# [The problem]
In the copy, keep every record exact and leave out all images.

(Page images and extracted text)
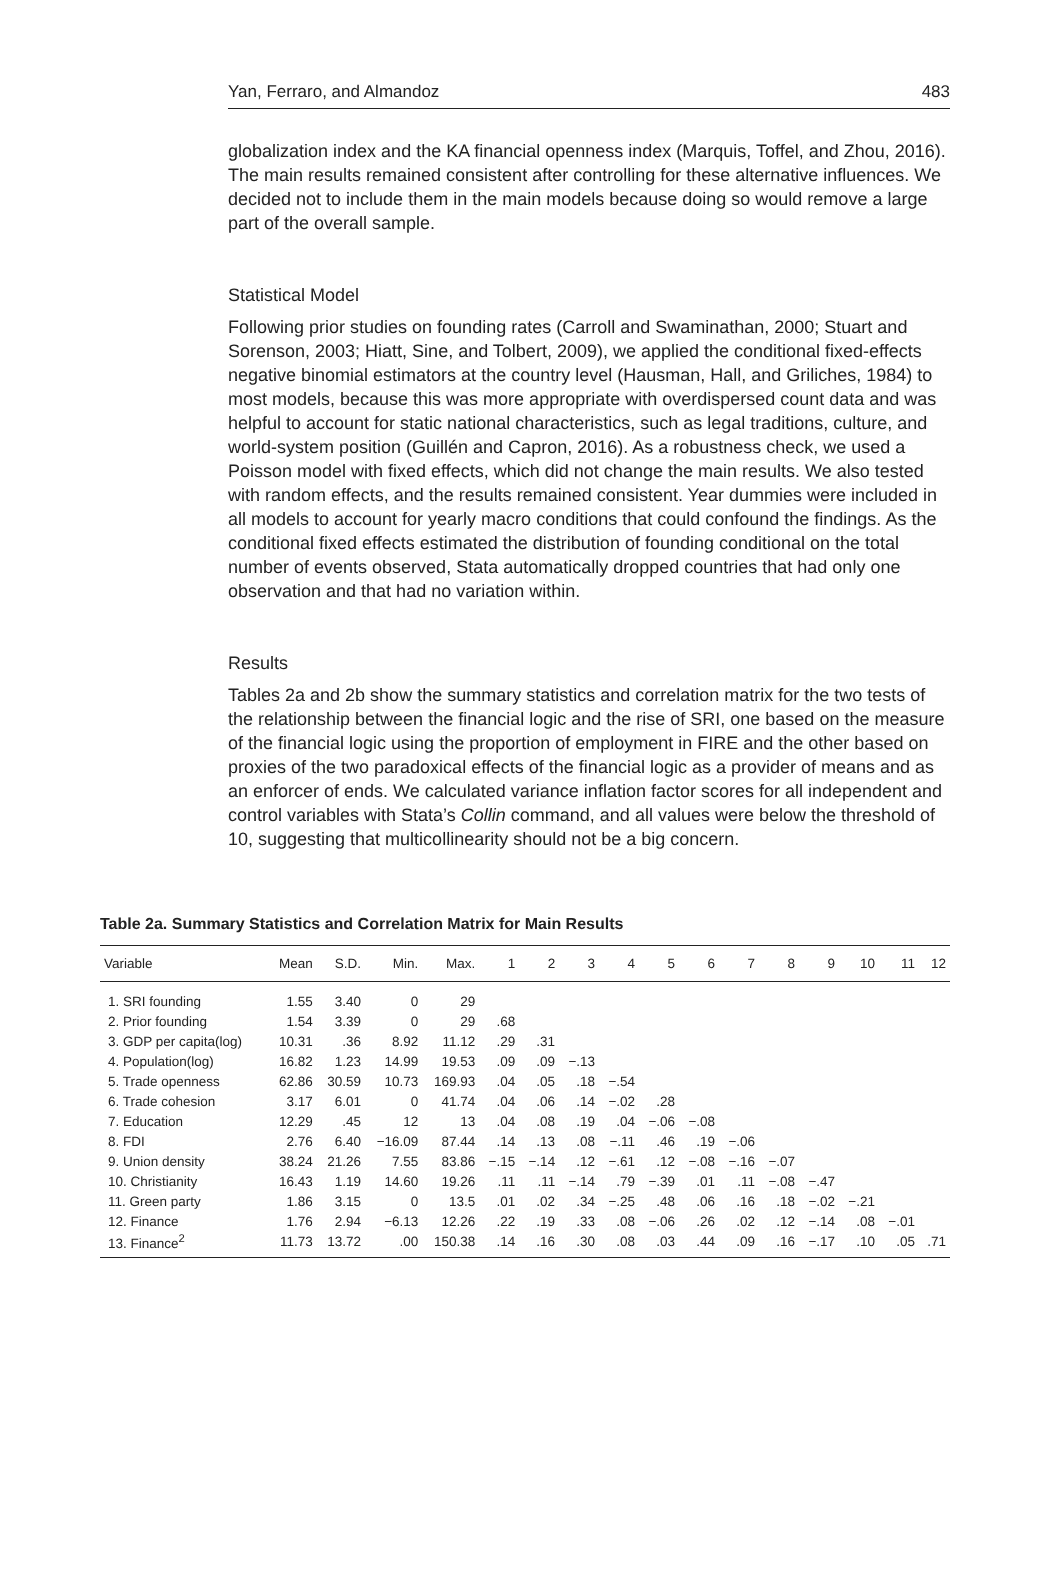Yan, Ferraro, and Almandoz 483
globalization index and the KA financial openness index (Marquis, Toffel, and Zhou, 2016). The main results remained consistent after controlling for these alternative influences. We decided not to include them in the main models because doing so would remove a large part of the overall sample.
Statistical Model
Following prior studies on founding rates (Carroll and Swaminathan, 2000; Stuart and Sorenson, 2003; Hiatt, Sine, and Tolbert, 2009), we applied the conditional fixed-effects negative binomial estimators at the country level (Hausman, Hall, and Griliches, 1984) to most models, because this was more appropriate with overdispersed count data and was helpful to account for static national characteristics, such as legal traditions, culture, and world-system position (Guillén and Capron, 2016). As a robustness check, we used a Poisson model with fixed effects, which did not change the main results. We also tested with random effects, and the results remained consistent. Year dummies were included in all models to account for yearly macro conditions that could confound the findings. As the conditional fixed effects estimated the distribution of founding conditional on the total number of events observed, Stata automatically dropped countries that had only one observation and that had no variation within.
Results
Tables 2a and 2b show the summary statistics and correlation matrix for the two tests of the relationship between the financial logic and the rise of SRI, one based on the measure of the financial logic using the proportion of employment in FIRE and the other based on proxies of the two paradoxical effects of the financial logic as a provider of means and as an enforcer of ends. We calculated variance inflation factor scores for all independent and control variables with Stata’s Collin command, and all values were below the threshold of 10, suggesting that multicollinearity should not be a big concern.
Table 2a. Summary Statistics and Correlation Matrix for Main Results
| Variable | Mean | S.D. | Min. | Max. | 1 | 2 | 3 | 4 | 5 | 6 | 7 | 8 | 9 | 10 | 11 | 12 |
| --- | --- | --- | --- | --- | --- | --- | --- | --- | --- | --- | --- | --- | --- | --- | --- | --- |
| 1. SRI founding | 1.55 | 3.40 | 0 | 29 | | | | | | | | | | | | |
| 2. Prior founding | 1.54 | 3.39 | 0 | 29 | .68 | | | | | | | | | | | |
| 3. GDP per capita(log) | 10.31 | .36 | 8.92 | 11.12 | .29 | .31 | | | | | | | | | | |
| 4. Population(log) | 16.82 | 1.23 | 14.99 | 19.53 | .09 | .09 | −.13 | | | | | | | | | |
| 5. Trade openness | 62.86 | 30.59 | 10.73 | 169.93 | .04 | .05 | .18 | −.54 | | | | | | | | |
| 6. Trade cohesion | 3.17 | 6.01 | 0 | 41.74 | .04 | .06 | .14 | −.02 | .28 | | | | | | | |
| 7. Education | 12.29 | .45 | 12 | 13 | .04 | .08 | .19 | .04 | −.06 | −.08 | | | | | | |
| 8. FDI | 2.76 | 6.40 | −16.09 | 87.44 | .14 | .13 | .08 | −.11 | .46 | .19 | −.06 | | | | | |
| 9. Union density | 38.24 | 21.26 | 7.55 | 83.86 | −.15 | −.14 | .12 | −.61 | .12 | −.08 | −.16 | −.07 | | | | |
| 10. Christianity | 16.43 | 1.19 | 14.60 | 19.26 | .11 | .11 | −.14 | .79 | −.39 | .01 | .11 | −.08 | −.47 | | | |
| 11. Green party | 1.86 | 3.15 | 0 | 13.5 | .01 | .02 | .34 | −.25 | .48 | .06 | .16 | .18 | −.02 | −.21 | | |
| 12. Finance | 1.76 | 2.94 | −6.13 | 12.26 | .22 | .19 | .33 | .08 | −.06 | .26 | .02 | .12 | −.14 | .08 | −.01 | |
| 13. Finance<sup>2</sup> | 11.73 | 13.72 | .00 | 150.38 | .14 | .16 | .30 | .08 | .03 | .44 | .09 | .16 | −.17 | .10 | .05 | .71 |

# [Task result]
Yan, Ferraro, and Almandoz 483
globalization index and the KA financial openness index (Marquis, Toffel, and Zhou, 2016). The main results remained consistent after controlling for these alternative influences. We decided not to include them in the main models because doing so would remove a large part of the overall sample.
Statistical Model
Following prior studies on founding rates (Carroll and Swaminathan, 2000; Stuart and Sorenson, 2003; Hiatt, Sine, and Tolbert, 2009), we applied the conditional fixed-effects negative binomial estimators at the country level (Hausman, Hall, and Griliches, 1984) to most models, because this was more appropriate with overdispersed count data and was helpful to account for static national characteristics, such as legal traditions, culture, and world-system position (Guillén and Capron, 2016). As a robustness check, we used a Poisson model with fixed effects, which did not change the main results. We also tested with random effects, and the results remained consistent. Year dummies were included in all models to account for yearly macro conditions that could confound the findings. As the conditional fixed effects estimated the distribution of founding conditional on the total number of events observed, Stata automatically dropped countries that had only one observation and that had no variation within.
Results
Tables 2a and 2b show the summary statistics and correlation matrix for the two tests of the relationship between the financial logic and the rise of SRI, one based on the measure of the financial logic using the proportion of employment in FIRE and the other based on proxies of the two paradoxical effects of the financial logic as a provider of means and as an enforcer of ends. We calculated variance inflation factor scores for all independent and control variables with Stata’s Collin command, and all values were below the threshold of 10, suggesting that multicollinearity should not be a big concern.
Table 2a. Summary Statistics and Correlation Matrix for Main Results
| Variable | Mean | S.D. | Min. | Max. | 1 | 2 | 3 | 4 | 5 | 6 | 7 | 8 | 9 | 10 | 11 | 12 |
| --- | --- | --- | --- | --- | --- | --- | --- | --- | --- | --- | --- | --- | --- | --- | --- | --- |
| 1. SRI founding | 1.55 | 3.40 | 0 | 29 | | | | | | | | | | | | |
| 2. Prior founding | 1.54 | 3.39 | 0 | 29 | .68 | | | | | | | | | | | |
| 3. GDP per capita(log) | 10.31 | .36 | 8.92 | 11.12 | .29 | .31 | | | | | | | | | | |
| 4. Population(log) | 16.82 | 1.23 | 14.99 | 19.53 | .09 | .09 | −.13 | | | | | | | | | |
| 5. Trade openness | 62.86 | 30.59 | 10.73 | 169.93 | .04 | .05 | .18 | −.54 | | | | | | | | |
| 6. Trade cohesion | 3.17 | 6.01 | 0 | 41.74 | .04 | .06 | .14 | −.02 | .28 | | | | | | | |
| 7. Education | 12.29 | .45 | 12 | 13 | .04 | .08 | .19 | .04 | −.06 | −.08 | | | | | | |
| 8. FDI | 2.76 | 6.40 | −16.09 | 87.44 | .14 | .13 | .08 | −.11 | .46 | .19 | −.06 | | | | | |
| 9. Union density | 38.24 | 21.26 | 7.55 | 83.86 | −.15 | −.14 | .12 | −.61 | .12 | −.08 | −.16 | −.07 | | | | |
| 10. Christianity | 16.43 | 1.19 | 14.60 | 19.26 | .11 | .11 | −.14 | .79 | −.39 | .01 | .11 | −.08 | −.47 | | | |
| 11. Green party | 1.86 | 3.15 | 0 | 13.5 | .01 | .02 | .34 | −.25 | .48 | .06 | .16 | .18 | −.02 | −.21 | | |
| 12. Finance | 1.76 | 2.94 | −6.13 | 12.26 | .22 | .19 | .33 | .08 | −.06 | .26 | .02 | .12 | −.14 | .08 | −.01 | |
| 13. Finance<sup>2</sup> | 11.73 | 13.72 | .00 | 150.38 | .14 | .16 | .30 | .08 | .03 | .44 | .09 | .16 | −.17 | .10 | .05 | .71 |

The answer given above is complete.